Le soleil voilé par cette chair n'est pas « celui qui se lève pour les bons et les méchants » (Mt 5,45), mais « le Soleil de justice » (Ml 3,20) qui se lève seulement pour ceux qui craignent Dieu. Habituellement voilée par le nuage de la chair, cette « lumière qui éclaire tous les hommes » (Jn 1,9) brille aujourd'hui de tout son éclat. Aujourd'hui elle glorifie cette même chair ; elle la montre déifiée aux apôtres, pour que les apôtres la révèlent au monde.
Sermon 1 pour la Transfiguration ; PL 189, 959
(trad. cf Grâce de la Transfiguration, Bellefontaine 1990,
coll. Vie monastique, n°24, p. 149)
Transfiguration du Seigneur
"Aujourd’hui, frères très chers, le jour resplendit plus clair que de coutume car sur terre brille la lumière du ciel. La lumière véritable éclaire les ténèbres des mortels, et la splendeur de Dieu se montre visiblement, que dis-je, corporellement, dans le monde des hommes. Aujourd’hui, le soleil éternel, dévoilant quelque peu la ténèbre de la faiblesse charnelle, resplendit de ses rayons dans son corps encore mortel, par un miracle nouveau et stupéfiant. Aujourd’hui, le Verbe fait chair montre, dans la clarté de son visage et de ses vêtements, la divinisation de la chair qu’il s’est unie. Aujourd’hui, nous avons vu sa gloire, gloire qu’il tient de son Père, comme Fils unique lorsque la voix de majesté transmet cette parole : celui-ci est mon Fils bien-aimé qui a toute ma faveur, écoutez-le..."
(Pierre le Vénérable : Homélie pour la Transfiguration du Seigneur,
PL 207, col. 779-790).
« Il est heureux que nous soyons ici »
« Son visage resplendit comme le soleil » (Mt 17,2)… Revêtue de la nuée de la chair, aujourd'hui la lumière qui éclaire tout homme (Jn 1,9) a resplendi. Aujourd'hui elle glorifie cette même chair, elle la montre déifiée aux apôtres pour que les apôtres la révèlent au monde. Et toi, cité bienheureuse, tu jouiras éternellement de la contemplation de ce Soleil, quand tu « descendras du ciel, parée par Dieu comme l'épouse pour son époux » (Ap 21,2). Jamais plus ce Soleil ne se couchera pour toi ; éternellement lui-même, il fera rayonner un matin éternel. Ce Soleil ne sera plus jamais voilé d'aucun nuage, mais brillant sans cesse, il te réjouira d'une lumière sans déclin. Ce Soleil n'éblouira plus tes yeux mais te donnera la force de le regarder et t’enchantera de sa splendeur divine… « Il n'y aura plus ni mort ni deuil, ni cri ni peine » (Ap 21,4) qui puisse assombrir l'éclat que Dieu t'a donné car, comme il a été dit à Jean : « L’ancien monde s’en est allé ».
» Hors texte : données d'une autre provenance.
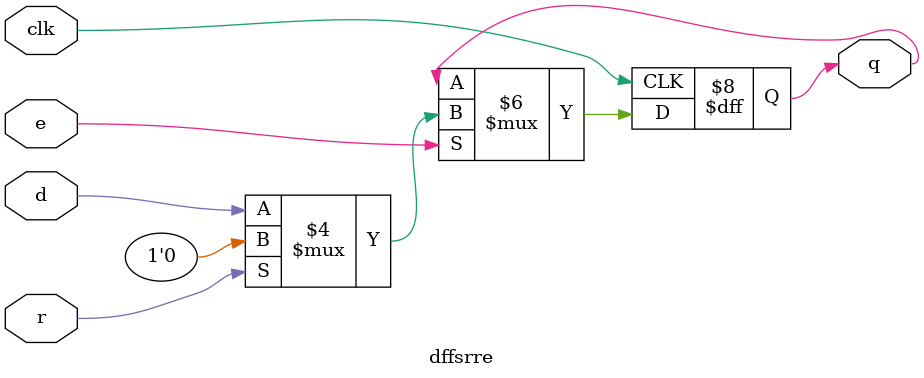
<source format=sv>
module dffsrre #(parameter N=1, parameter R=1'b0) (
	input logic [N-1:0] d,
	output logic [N-1:0] q,
	input logic clk, r, e
);

	always_ff @(posedge clk)
		if (e)
			if (r)
				q <= R;
			else
				q <= d;
		else
			q <= q;

endmodule

</source>
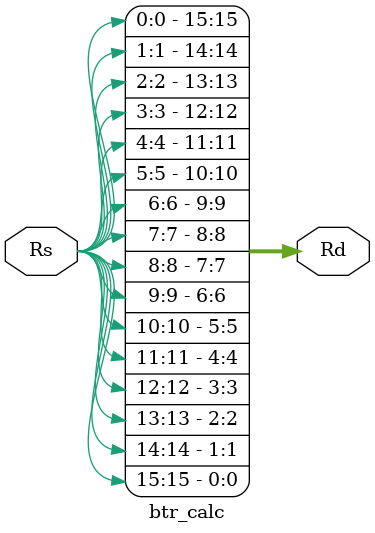
<source format=v>
module btr_calc(Rs, Rd);

input[15:0] Rs;
output[15:0] Rd;

assign Rd[15] = Rs[0];
assign Rd[14] = Rs[1];
assign Rd[13] = Rs[2];
assign Rd[12] = Rs[3];
assign Rd[11] = Rs[4];
assign Rd[10] = Rs[5];
assign Rd[9] = Rs[6];
assign Rd[8] = Rs[7];
assign Rd[7] = Rs[8];
assign Rd[6] = Rs[9];
assign Rd[5] = Rs[10];
assign Rd[4] = Rs[11];
assign Rd[3] = Rs[12];
assign Rd[2] = Rs[13];
assign Rd[1] = Rs[14];
assign Rd[0] = Rs[15];


endmodule

</source>
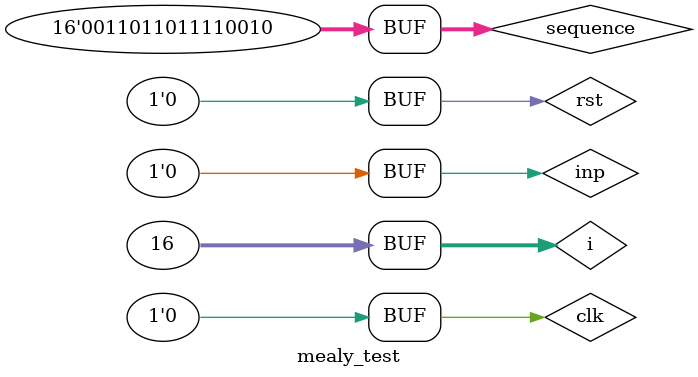
<source format=v>
module mealy_test;
reg clk, rst, inp;
wire outp;
reg[15:0] sequence;
integer i;
fsm duty( clk, rst, inp, outp);
initial
begin
clk = 0;
rst = 1;
sequence = 16'b0011_0110_1111_0010;
#5 rst = 0;
for( i = 0; i <= 15; i = i + 1)
begin
inp = sequence[i];
#2 clk = 1;
#2 clk = 0;
$display("State = ", duty.state, " Input = ", inp, ", Output = ",outp);
end
end
endmodule

</source>
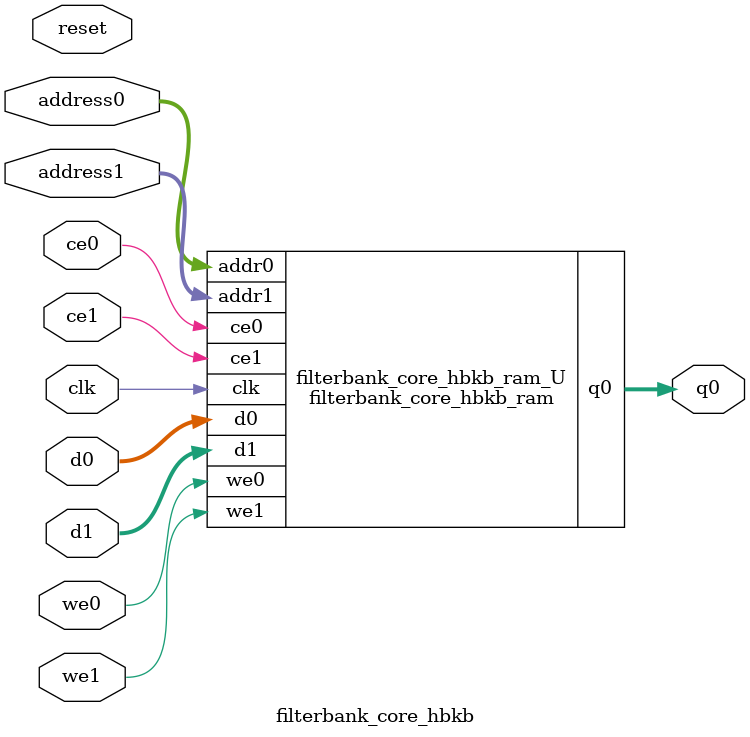
<source format=v>

`timescale 1 ns / 1 ps
module filterbank_core_hbkb_ram (addr0, ce0, d0, we0, q0, addr1, ce1, d1, we1,  clk);

parameter DWIDTH = 32;
parameter AWIDTH = 8;
parameter MEM_SIZE = 256;

input[AWIDTH-1:0] addr0;
input ce0;
input[DWIDTH-1:0] d0;
input we0;
output reg[DWIDTH-1:0] q0;
input[AWIDTH-1:0] addr1;
input ce1;
input[DWIDTH-1:0] d1;
input we1;
input clk;

(* ram_style = "block" *)reg [DWIDTH-1:0] ram[0:MEM_SIZE-1];




always @(posedge clk)  
begin 
    if (ce0) 
    begin
        if (we0) 
        begin 
            ram[addr0] <= d0; 
            q0 <= d0;
        end 
        else 
            q0 <= ram[addr0];
    end
end


always @(posedge clk)  
begin 
    if (ce1) 
    begin
        if (we1) 
        begin 
            ram[addr1] <= d1; 
        end 
    end
end


endmodule


`timescale 1 ns / 1 ps
module filterbank_core_hbkb(
    reset,
    clk,
    address0,
    ce0,
    we0,
    d0,
    q0,
    address1,
    ce1,
    we1,
    d1);

parameter DataWidth = 32'd32;
parameter AddressRange = 32'd256;
parameter AddressWidth = 32'd8;
input reset;
input clk;
input[AddressWidth - 1:0] address0;
input ce0;
input we0;
input[DataWidth - 1:0] d0;
output[DataWidth - 1:0] q0;
input[AddressWidth - 1:0] address1;
input ce1;
input we1;
input[DataWidth - 1:0] d1;



filterbank_core_hbkb_ram filterbank_core_hbkb_ram_U(
    .clk( clk ),
    .addr0( address0 ),
    .ce0( ce0 ),
    .d0( d0 ),
    .we0( we0 ),
    .q0( q0 ),
    .addr1( address1 ),
    .ce1( ce1 ),
    .d1( d1 ),
    .we1( we1 ));

endmodule


</source>
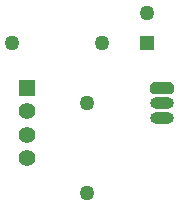
<source format=gbl>
G04 DipTrace 2.4.0.2*
%INBottom.gbl*%
%MOIN*%
%ADD15O,0.0787X0.0394*%
%ADD16C,0.05*%
%ADD17R,0.05X0.05*%
%ADD18C,0.05*%
%ADD19R,0.0551X0.0551*%
%ADD20C,0.0551*%
%FSLAX44Y44*%
G04*
G70*
G90*
G75*
G01*
%LNBottom*%
%LPD*%
G36*
X10235Y8243D2*
X10334Y8342D1*
Y8538D1*
X10235Y8637D1*
X9645D1*
X9546Y8538D1*
Y8342D1*
X9645Y8243D1*
X10235D1*
G37*
D15*
X9940Y7940D3*
Y7440D3*
D16*
X9440Y10940D3*
D17*
Y9940D3*
D16*
X4940D3*
D18*
X7940D3*
D16*
X7440Y4940D3*
D18*
Y7940D3*
D19*
X5440Y8440D3*
D20*
Y7653D3*
Y6865D3*
Y6078D3*
M02*

</source>
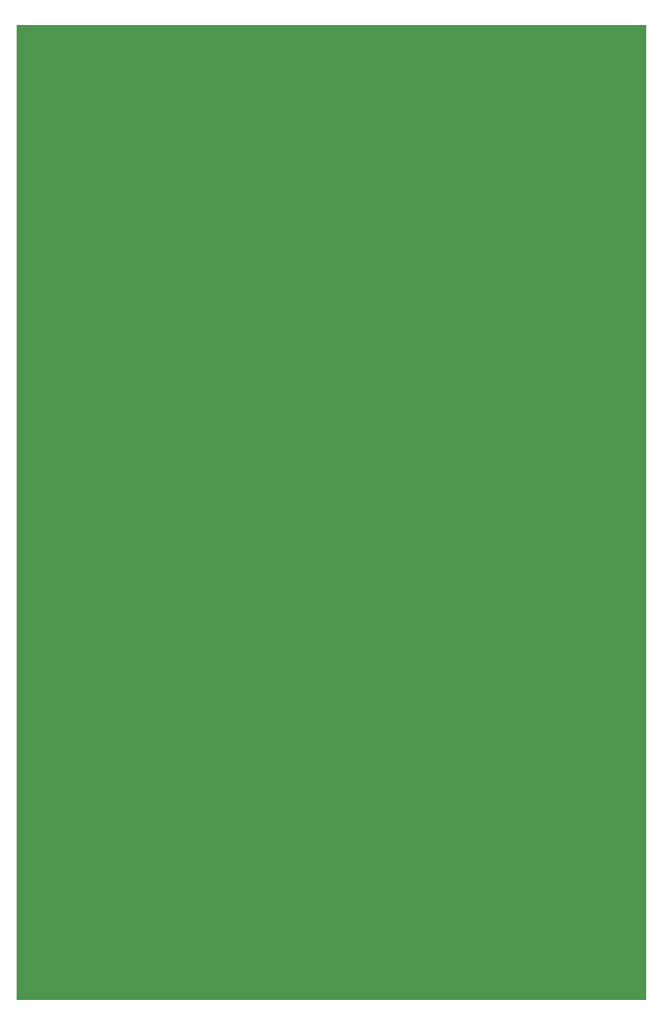
<source format=gbr>
%TF.GenerationSoftware,KiCad,Pcbnew,7.0.8*%
%TF.CreationDate,2023-11-19T22:14:00+01:00*%
%TF.ProjectId,ProtoHu_revA_layer2,50726f74-6f48-4755-9f72-6576415f6c61,rev?*%
%TF.SameCoordinates,Original*%
%TF.FileFunction,Soldermask,Bot*%
%TF.FilePolarity,Negative*%
%FSLAX46Y46*%
G04 Gerber Fmt 4.6, Leading zero omitted, Abs format (unit mm)*
G04 Created by KiCad (PCBNEW 7.0.8) date 2023-11-19 22:14:00*
%MOMM*%
%LPD*%
G01*
G04 APERTURE LIST*
%ADD10C,0.100000*%
G04 APERTURE END LIST*
D10*
X119500000Y-60500000D02*
X177000000Y-60500000D01*
X177000000Y-149500000D01*
X119500000Y-149500000D01*
X119500000Y-60500000D01*
G36*
X119500000Y-60500000D02*
G01*
X177000000Y-60500000D01*
X177000000Y-149500000D01*
X119500000Y-149500000D01*
X119500000Y-60500000D01*
G37*
M02*

</source>
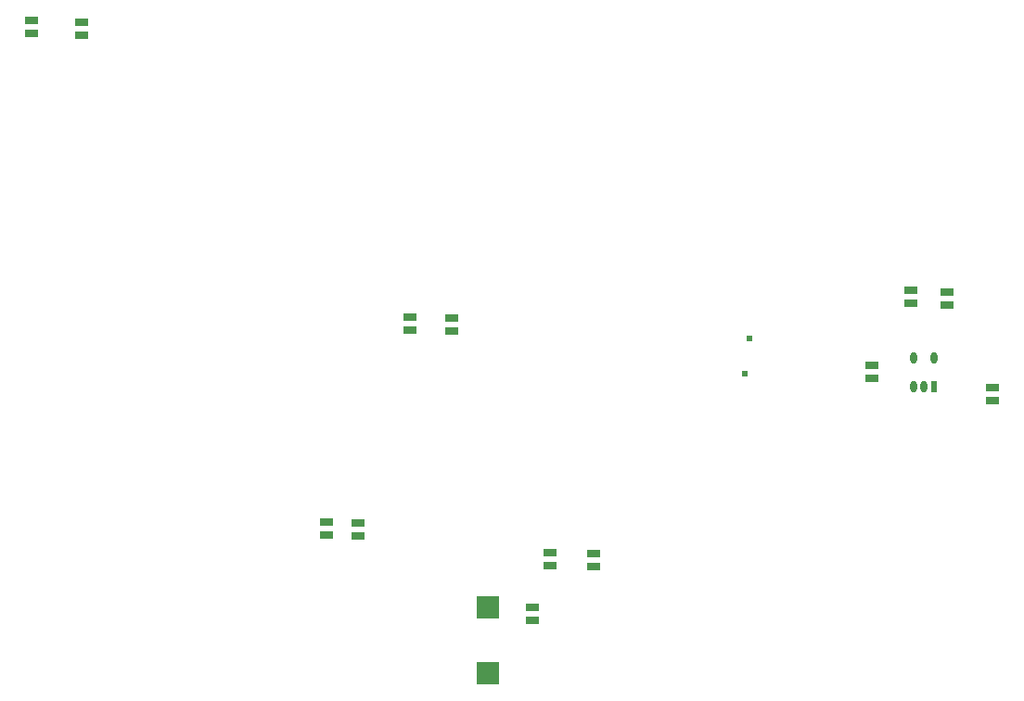
<source format=gbr>
%TF.GenerationSoftware,Altium Limited,Altium Designer,19.1.5 (86)*%
G04 Layer_Color=128*
%FSLAX45Y45*%
%MOMM*%
%TF.FileFunction,Paste,Bot*%
%TF.Part,Single*%
G01*
G75*
%TA.AperFunction,SMDPad,CuDef*%
%ADD10R,1.30000X0.70000*%
%ADD11R,2.00000X2.00000*%
%ADD12O,0.60000X1.10000*%
%ADD13R,0.60000X1.10000*%
%ADD14R,0.60000X0.50000*%
D10*
X12953999Y5152700D02*
D03*
Y5032700D02*
D03*
X8839200Y10379400D02*
D03*
Y10499400D02*
D03*
X8382000Y10392100D02*
D03*
Y10512100D02*
D03*
X16408400Y7928300D02*
D03*
Y8048300D02*
D03*
X17157700Y7162800D02*
D03*
Y7042800D02*
D03*
X16052800Y7242500D02*
D03*
Y7362500D02*
D03*
X16738600Y8035600D02*
D03*
Y7915600D02*
D03*
X11366500Y5923900D02*
D03*
Y5803900D02*
D03*
X11074400Y5930900D02*
D03*
Y5810900D02*
D03*
X11836400Y7687000D02*
D03*
Y7807000D02*
D03*
X12217400Y7677800D02*
D03*
Y7797800D02*
D03*
X13119099Y5651500D02*
D03*
Y5531500D02*
D03*
X13512801Y5648000D02*
D03*
Y5528000D02*
D03*
D11*
X12547600Y4551400D02*
D03*
Y5151400D02*
D03*
D12*
X16434300Y7429500D02*
D03*
X16624300D02*
D03*
X16434300Y7169500D02*
D03*
X16529300D02*
D03*
D13*
X16624300D02*
D03*
D14*
X14935201Y7607300D02*
D03*
X14897099Y7289800D02*
D03*
%TF.MD5,008a06c2ed8254400c8050c5f6054dd3*%
M02*

</source>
Voilà le Soleil dont parle le prophète : « Tu n'auras plus besoin du soleil pour t'éclairer ni de la lune pour t'illuminer, mais le Seigneur ton Dieu sera ta lumière pour toujours » (Is 60,19). Voilà cette lumière éternelle qui resplendit pour toi sur le visage du Seigneur. Tu entends la voix du Seigneur, tu contemples son visage resplendissant, et tu deviens comme le soleil. Car c'est à son visage qu'on reconnaît quelqu'un, et le reconnaître, c'est comme en être illuminé. Ici-bas tu crois dans la foi ; là tu reconnaîtras. Ici tu saisis par l'intelligence ; là tu seras saisie. Ici tu vois « comme dans un miroir » ; là tu verras « face à face » (1Co 13,12)... Alors s’accomplira ce désir du prophète : « Qu'il fasse resplendir sur nous son visage » (Ps 66,2)… Dans cette lumière tu te réjouiras sans fin ; dans cette lumière, tu marcheras sans fatigue. Dans cette lumière, tu verras la lumière éternelle.